_Job_
Reproduce the data below with "Неоклассика" swapped for "Классика" and nothing else changed. Leave the pictures out.

_Input data_
◆ ◆ ◆ ◆
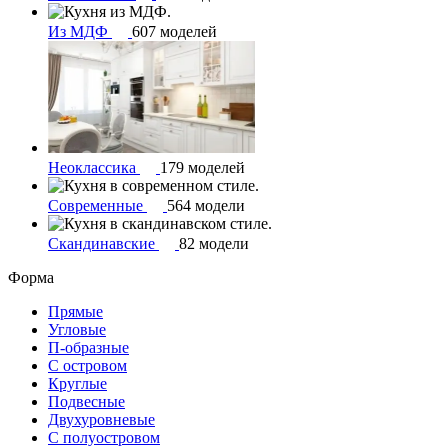
Из МДФ
607 моделей
Неоклассика
179 моделей
Современные
564 модели
Скандинавские
82 модели
Форма
Прямые
Угловые
П-образные
С островом
Круглые
Подвесные
Двухуровневые
С полуостровом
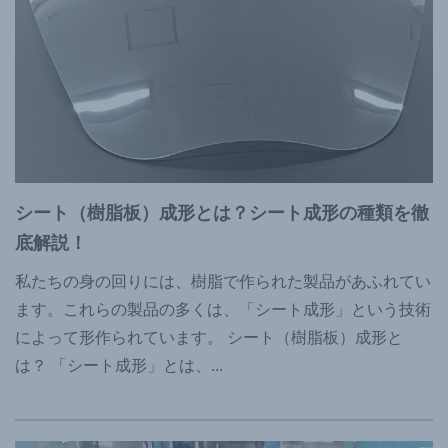
シート（樹脂板）成形とは？シート成形の種類を徹
底解説！
私たちの身の回りには、樹脂で作られた製品があふれてい
ます。これらの製品の多くは、「シート成形」という技術
によって形作られています。 シート（樹脂板）成形と
は？ 「シート成形」とは、
...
◆ ◆ ◆ ◆
_Result_
Из МДФ
607 моделей
Классика
179 моделей
Современные
564 модели
Скандинавские
82 модели
Форма
Прямые
Угловые
П-образные
С островом
Круглые
Подвесные
Двухуровневые
С полуостровом
シート（樹脂板）成形とは？シート成形の種類を徹
底解説！
私たちの身の回りには、樹脂で作られた製品があふれてい
ます。これらの製品の多くは、「シート成形」という技術
によって形作られています。 シート（樹脂板）成形と
は？ 「シート成形」とは、
...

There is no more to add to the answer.